* RECORDS FOR PROCESSING *
%%

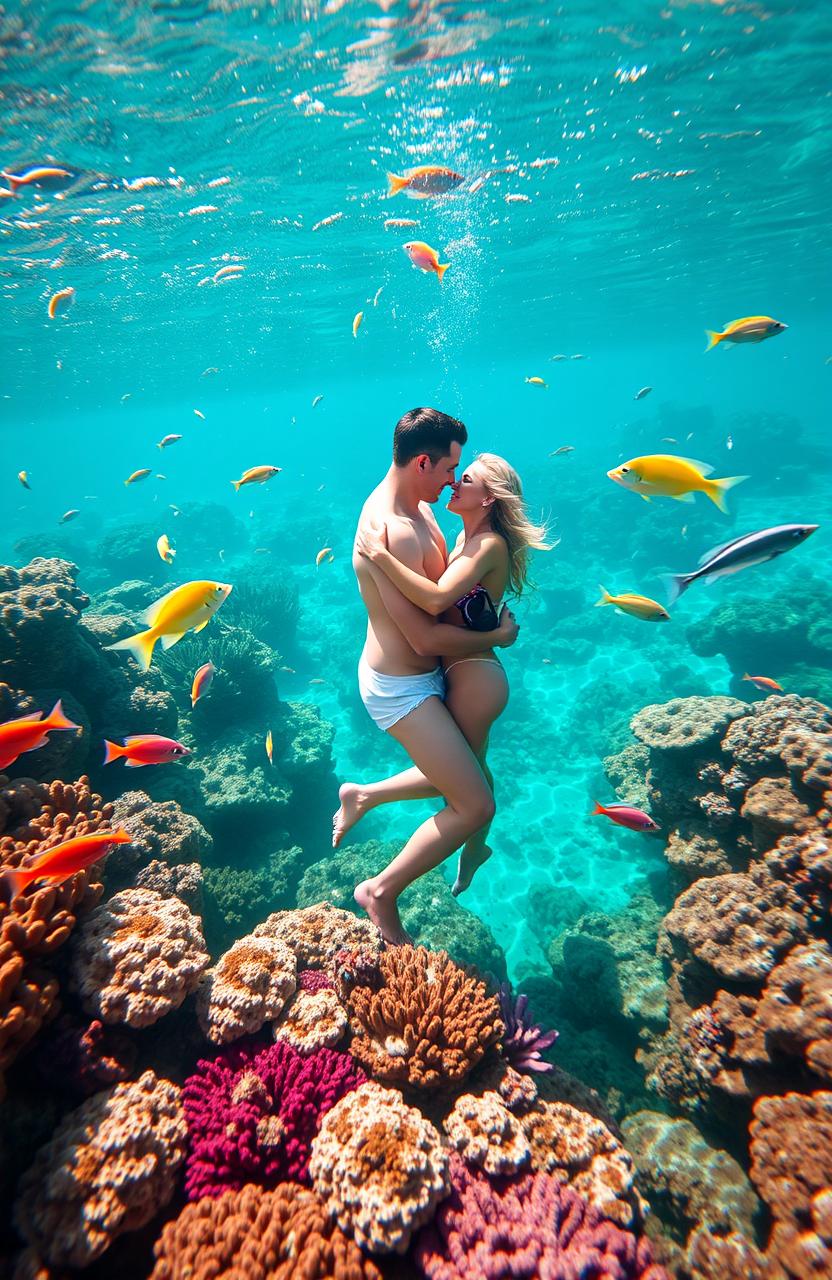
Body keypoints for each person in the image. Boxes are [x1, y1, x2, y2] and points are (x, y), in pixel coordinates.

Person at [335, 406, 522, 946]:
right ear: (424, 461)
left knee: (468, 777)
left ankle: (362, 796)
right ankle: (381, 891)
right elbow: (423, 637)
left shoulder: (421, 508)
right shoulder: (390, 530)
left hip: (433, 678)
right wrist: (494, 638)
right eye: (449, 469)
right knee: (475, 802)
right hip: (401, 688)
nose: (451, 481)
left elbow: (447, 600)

%%
%%

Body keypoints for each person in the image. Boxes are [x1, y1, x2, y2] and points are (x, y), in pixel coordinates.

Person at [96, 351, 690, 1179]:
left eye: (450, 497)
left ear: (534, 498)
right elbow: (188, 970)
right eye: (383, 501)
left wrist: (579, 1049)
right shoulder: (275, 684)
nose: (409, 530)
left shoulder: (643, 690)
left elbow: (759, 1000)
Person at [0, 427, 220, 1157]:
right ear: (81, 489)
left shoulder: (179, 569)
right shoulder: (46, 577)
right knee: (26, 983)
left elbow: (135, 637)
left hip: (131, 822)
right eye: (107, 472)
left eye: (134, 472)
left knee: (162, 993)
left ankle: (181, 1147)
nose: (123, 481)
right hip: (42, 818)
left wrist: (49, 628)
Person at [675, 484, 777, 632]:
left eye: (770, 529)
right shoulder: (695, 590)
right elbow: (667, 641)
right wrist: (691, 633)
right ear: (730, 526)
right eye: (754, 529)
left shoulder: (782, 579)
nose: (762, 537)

%%

* WHAT YOU HAVE TO DO *
In the entries above, one line contains "right wrist: (494, 638)" and another contains "left elbow: (447, 600)". Reproduce exactly those two lines and the lines between them, nothing else.

* ANSWER TO THE EXERCISE *
right wrist: (494, 638)
right eye: (449, 469)
right knee: (475, 802)
right hip: (401, 688)
nose: (451, 481)
left elbow: (447, 600)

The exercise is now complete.